Au sein du PS, plusieurs représentants éminents de la diversité se trouvent en difficulté. Après avoir manqué de peu la victoire aux législatives, Faouzi Lamdaoui, secrétaire national à l'égalité des chances, a été écarté de la course à la mairie d'Argenteuil (Val-d'Oise) malgré l'avis de la direction nationale qui a entamé une action de "réservation" en gelant le processus de désignation interne pour tenter une conciliation.
"BANC DES REMPLAÇANTS"
A Orly (Val-de-Marne), où Razzye Hammadi, président du Mouvement des jeunes socialistes, sollicite l'investiture aux municipales, la même procédure est prévue. "Le problème central est celui de l'homogénéité sociologique du PS, relève le patron du MJS. Si les jeunes militant - qu'ils s'appellent Jean ou Mohammed - éprouvent tant de difficultés à émerger, c'est parce que nous n'avons plus de projet politique à long terme. Pour beaucoup, la seule chose qui compte est de se faire réélire."
Dans une note adressée à la commission électorale du PS, Fayçal Douhane, membre du Conseil national, réclame "une méthode" et propose un objectif : faire élire au moins 1 000 candidats issus de la diversité parmi les 916 villes de plus de 10 000 habitants. "Au PS, les minorités sont encore sur le banc des remplaçants alors que la droite investit des candidats issus de l'immigration à La Courneuve, Aubervilliers ou Rennes", déplore M. Douhane, qui se définit comme un chaud partisan de "la méritocratie républicaine".

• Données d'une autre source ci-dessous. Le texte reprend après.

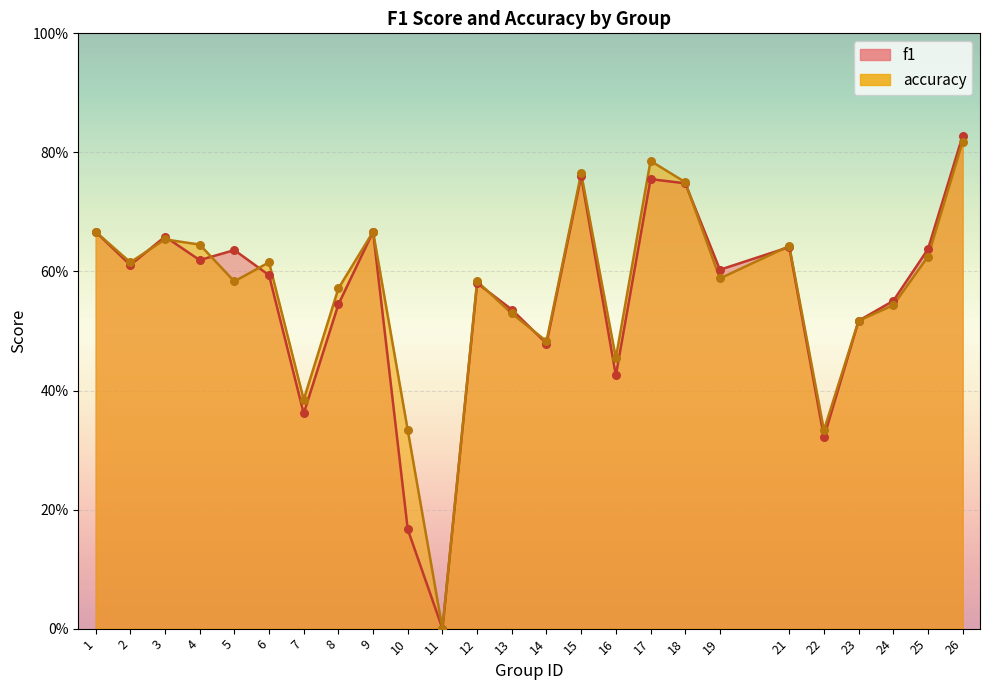

Which series has the largest total across all categories?

accuracy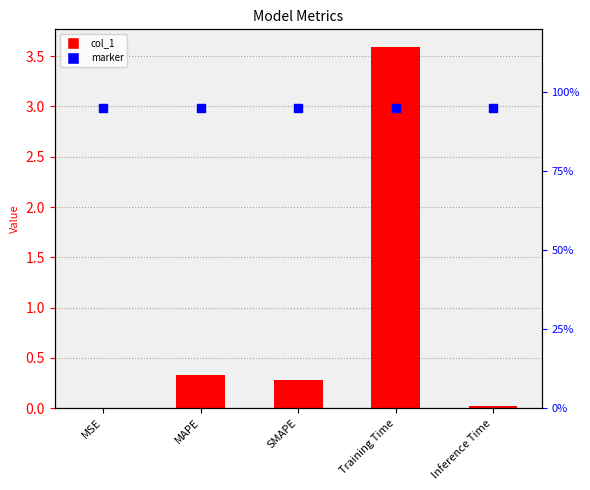

Between SMAPE and Inference Time, which is larger?

SMAPE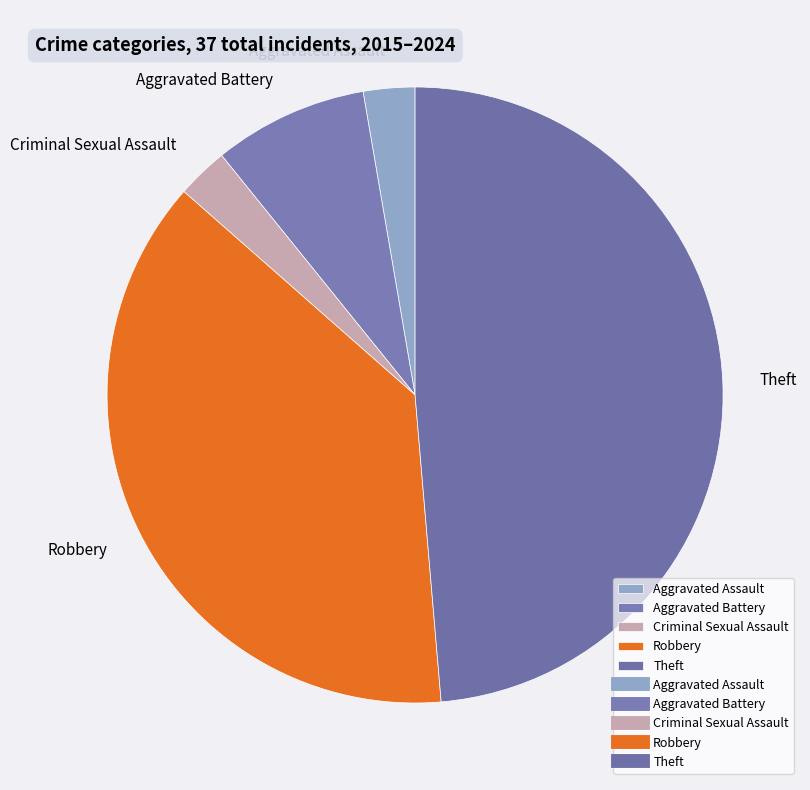

Does any single category account for the majority?

No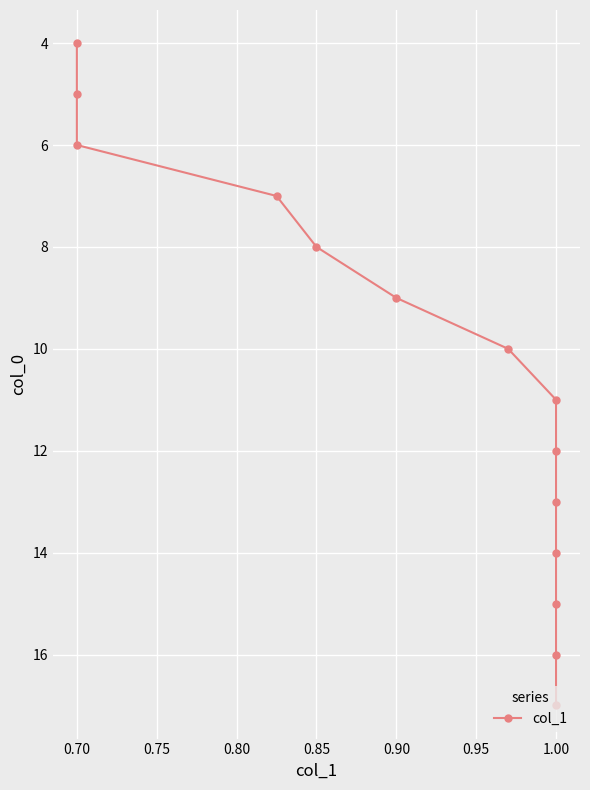

The value at 0.85 is 8. True or false?

True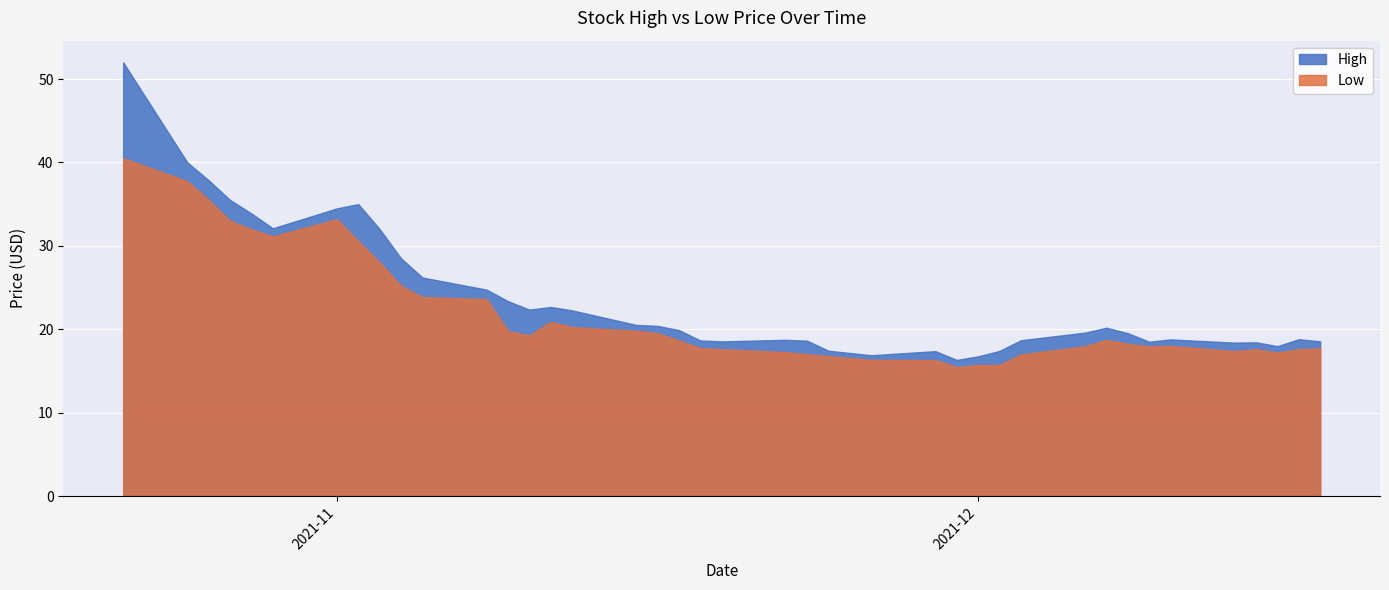

What is the sum of the High values at 2021-11-04 and 2021-11-02?

63.5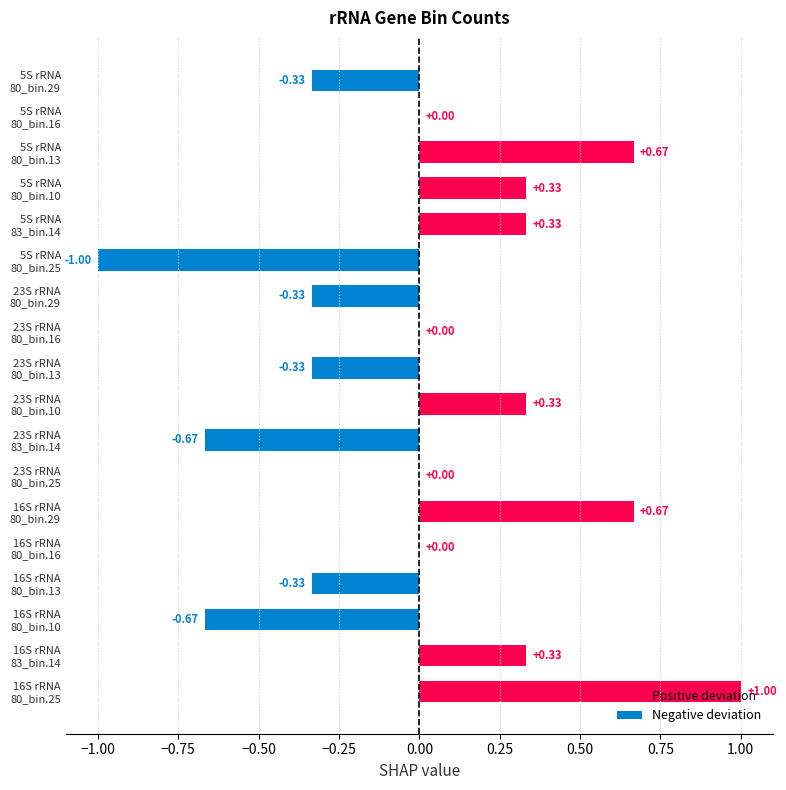

Between 5S rRNA and 23S rRNA, which is larger?

23S rRNA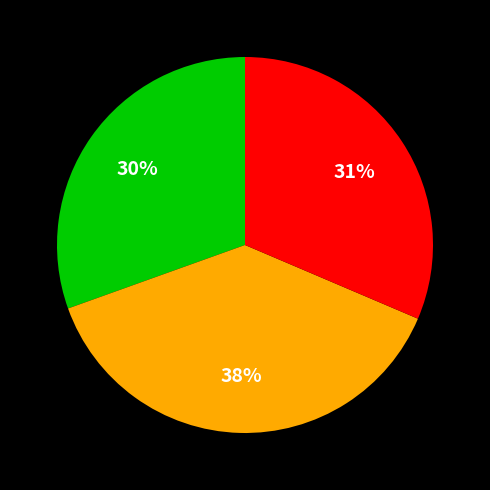

Is there a majority slice in this chart?

No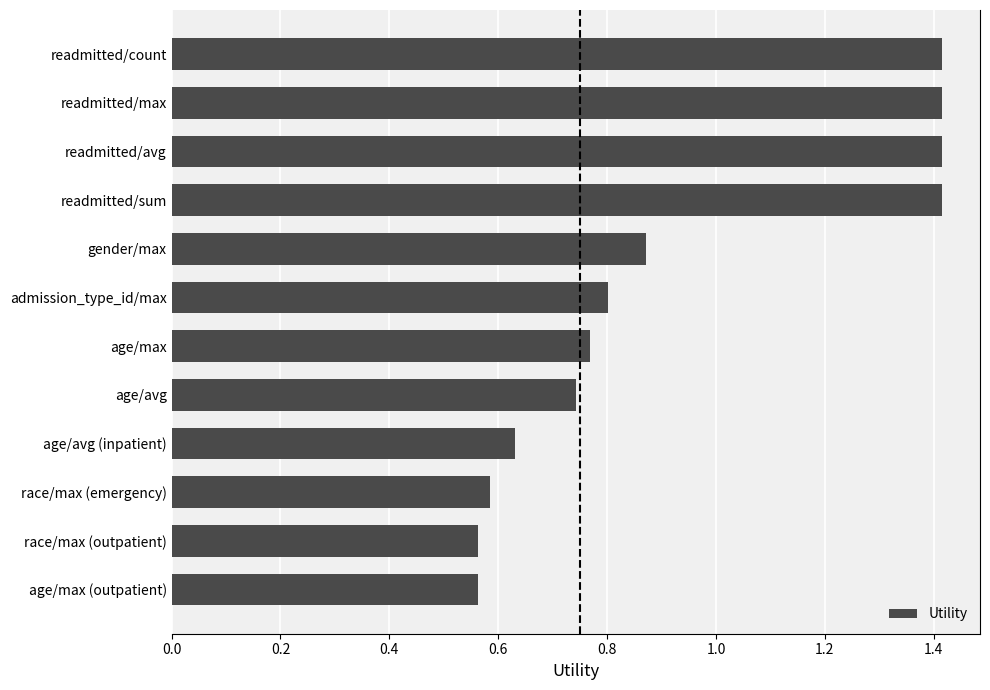

What is the sum of all values?

11.2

Il existe toutefois quelques contre-exemples. Dans l'Eure, Rachid Mammeri est donné favori pour conduire la liste de gauche à Evreux alors qu'à Vernon, deuxième ville du département, Philippe Nguyen Thanh, militant d'origine vietnamienne, a été désigné comme candidat à la mairie.
Bruno Le Roux, secrétaire national chargé des élections, fait valoir que "si la droite a nommé des ministres issus de la diversité, le PS compte plus de trente conseillers régionaux, dont sept vice-présidents, et plus d'une centaine d'adjoints dans les villes de plus de 10 000 habitants".
"Personne ne fait mieux", affirme le dirigeant socialiste. D'après lui, le PS devrait pouvoir installer lors des prochaines municipales "un minimum" de trois cents candidats issus de l'immigration dans un fauteuil de maire ou d'adjoint. Pour autant, concède M. Le Roux, "si l'on m'applaudit lorsque je parle de diversité et de parité, je sais aussi que chacun a tendance à considérer que c'est le voisin qui est concerné".
Pour Malek Boutih, secrétaire national chargé des questions de société et ancien président de SOS-Racisme, "une génération issue de la diversité commence vraiment à émerger, mais le parti n'a ni la maturité, ni le fond politique, ni les convictions nécessaires pour placer ses représentants en tête de liste". "Plus largement, dit-il, cela nous renvoie à la nécessité de se remettre en phase avec les classes populaires."